= Source text =
■ ■ ■
NVIDIA confirms Next-Gen close to 1TFlop in 4Q07

Hannibal · May 24, 2007

Arun Demeure said:
So you think Larrabee isn't "it"? I don't disagree, I don't think it's what they're thinking of for the "traditional GPU market" either, but we'll see.

Arun,
I've seen you make the claim that Larrabee is not intended for gaming before, and (with all due respect) it's just not correct. I have it on good authority that there will be traditional gaming-oriented GPU products that come out of the Larrabee project. And sources aside, this is what seems to make the most sense.

I laid out Intel's Larrabee strategy inthis article, which got a lot of positive feedback from people who actually know about Intels Larrabee plans. I didn't see it discussed here, though, but maybe I missed that thread.

Hannibal · May 24, 2007

Larrabee

Holy forum delay batman! Sorry for the double post, but after a few minutes when my first post never showed up, I thought that either the forum ate it or that I did something wrong

Arun · May 24, 2007

Hey Hannibal,

First, sorry for the delay, you just activated the anti-spam system. It's really effective, just a tad overly aggressive on new posters!

You'll only have this problem under certain circumstances (including links, but not limited to that) for your first posts, and then it'll go away. We tend to be pretty quick to allow posts, anyway!

And I agree with you, perhaps in the future I should just link to my pieces too instead of trying to summarize, because after rereading some of the things I said on the subject I definitely summarized too much!
■ ■ ■
= Supplied data =

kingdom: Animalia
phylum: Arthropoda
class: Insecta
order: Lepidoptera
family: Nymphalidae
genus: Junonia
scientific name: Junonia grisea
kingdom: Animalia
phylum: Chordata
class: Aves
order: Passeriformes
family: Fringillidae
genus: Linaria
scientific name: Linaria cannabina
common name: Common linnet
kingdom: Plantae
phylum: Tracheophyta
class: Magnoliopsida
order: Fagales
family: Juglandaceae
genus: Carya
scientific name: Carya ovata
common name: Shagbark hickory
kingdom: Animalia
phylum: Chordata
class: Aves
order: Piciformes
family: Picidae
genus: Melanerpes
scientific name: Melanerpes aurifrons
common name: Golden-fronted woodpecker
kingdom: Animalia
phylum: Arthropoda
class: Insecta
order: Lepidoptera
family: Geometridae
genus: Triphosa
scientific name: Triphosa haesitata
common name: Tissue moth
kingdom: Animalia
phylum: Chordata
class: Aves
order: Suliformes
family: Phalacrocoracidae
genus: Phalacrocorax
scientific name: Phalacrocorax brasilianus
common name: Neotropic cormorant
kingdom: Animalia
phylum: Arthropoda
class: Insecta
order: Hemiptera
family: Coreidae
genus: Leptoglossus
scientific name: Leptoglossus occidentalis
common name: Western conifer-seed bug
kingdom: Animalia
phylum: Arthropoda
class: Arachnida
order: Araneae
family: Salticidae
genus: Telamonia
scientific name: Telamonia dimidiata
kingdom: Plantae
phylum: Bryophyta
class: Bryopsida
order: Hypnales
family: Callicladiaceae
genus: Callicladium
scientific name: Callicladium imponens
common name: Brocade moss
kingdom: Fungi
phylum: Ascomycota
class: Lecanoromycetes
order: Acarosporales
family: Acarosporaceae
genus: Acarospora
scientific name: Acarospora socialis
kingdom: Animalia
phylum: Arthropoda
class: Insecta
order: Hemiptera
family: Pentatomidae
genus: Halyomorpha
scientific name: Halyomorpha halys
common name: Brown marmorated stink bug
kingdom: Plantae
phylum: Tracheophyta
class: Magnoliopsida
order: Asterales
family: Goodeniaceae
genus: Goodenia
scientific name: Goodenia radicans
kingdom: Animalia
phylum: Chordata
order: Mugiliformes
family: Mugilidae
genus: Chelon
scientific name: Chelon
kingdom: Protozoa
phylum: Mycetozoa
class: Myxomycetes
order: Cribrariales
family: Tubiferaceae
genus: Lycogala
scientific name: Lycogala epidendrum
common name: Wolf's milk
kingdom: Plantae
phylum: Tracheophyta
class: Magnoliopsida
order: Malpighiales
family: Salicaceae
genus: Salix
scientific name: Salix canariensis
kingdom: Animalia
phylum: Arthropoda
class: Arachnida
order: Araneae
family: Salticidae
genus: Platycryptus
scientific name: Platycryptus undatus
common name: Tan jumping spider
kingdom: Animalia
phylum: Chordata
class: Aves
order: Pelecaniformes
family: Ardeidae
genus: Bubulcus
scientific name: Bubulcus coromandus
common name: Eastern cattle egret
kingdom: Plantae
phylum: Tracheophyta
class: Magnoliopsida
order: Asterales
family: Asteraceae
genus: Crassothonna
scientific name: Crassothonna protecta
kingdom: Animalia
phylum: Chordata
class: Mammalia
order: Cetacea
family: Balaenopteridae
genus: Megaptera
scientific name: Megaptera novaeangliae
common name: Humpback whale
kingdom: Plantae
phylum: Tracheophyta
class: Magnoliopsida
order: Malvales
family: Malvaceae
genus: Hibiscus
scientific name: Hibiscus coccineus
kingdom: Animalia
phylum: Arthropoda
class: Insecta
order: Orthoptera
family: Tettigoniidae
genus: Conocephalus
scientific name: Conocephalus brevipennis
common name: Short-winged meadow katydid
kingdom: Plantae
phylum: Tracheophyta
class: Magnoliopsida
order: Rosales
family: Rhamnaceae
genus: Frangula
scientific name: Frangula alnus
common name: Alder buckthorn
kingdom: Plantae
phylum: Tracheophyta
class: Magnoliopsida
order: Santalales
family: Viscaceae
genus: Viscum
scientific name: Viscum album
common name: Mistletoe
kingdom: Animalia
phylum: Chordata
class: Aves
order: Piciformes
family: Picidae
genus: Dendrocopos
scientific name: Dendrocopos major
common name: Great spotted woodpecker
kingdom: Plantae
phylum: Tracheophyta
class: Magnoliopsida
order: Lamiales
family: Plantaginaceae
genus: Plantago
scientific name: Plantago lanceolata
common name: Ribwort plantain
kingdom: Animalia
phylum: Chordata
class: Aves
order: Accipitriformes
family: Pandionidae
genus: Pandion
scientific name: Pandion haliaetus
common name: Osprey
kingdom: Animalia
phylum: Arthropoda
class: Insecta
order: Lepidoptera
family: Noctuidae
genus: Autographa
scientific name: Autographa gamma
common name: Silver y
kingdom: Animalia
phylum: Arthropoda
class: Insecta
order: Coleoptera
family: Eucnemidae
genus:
■ ■ ■
= Task requirements =
**A)** Answer these about the forum thread:
(i) What kind of GPU products does Hannibal say will come out of the Larrabee project?
(ii) What does Hannibal apologize for in his second post?
(iii) What does Arun say Hannibal set off that caused the delay?
**B)** Repeat the listing from its first line up to and including the line with "order: Fagales".
The forum thread and the listing come from separate sources.

= Results for each task =
**A)**
(i) Traditional gaming-oriented GPU products.
(ii) A double post.
(iii) The anti-spam system.

**B)**
kingdom: Animalia
phylum: Arthropoda
class: Insecta
order: Lepidoptera
family: Nymphalidae
genus: Junonia
scientific name: Junonia grisea
kingdom: Animalia
phylum: Chordata
class: Aves
order: Passeriformes
family: Fringillidae
genus: Linaria
scientific name: Linaria cannabina
common name: Common linnet
kingdom: Plantae
phylum: Tracheophyta
class: Magnoliopsida
order: Fagales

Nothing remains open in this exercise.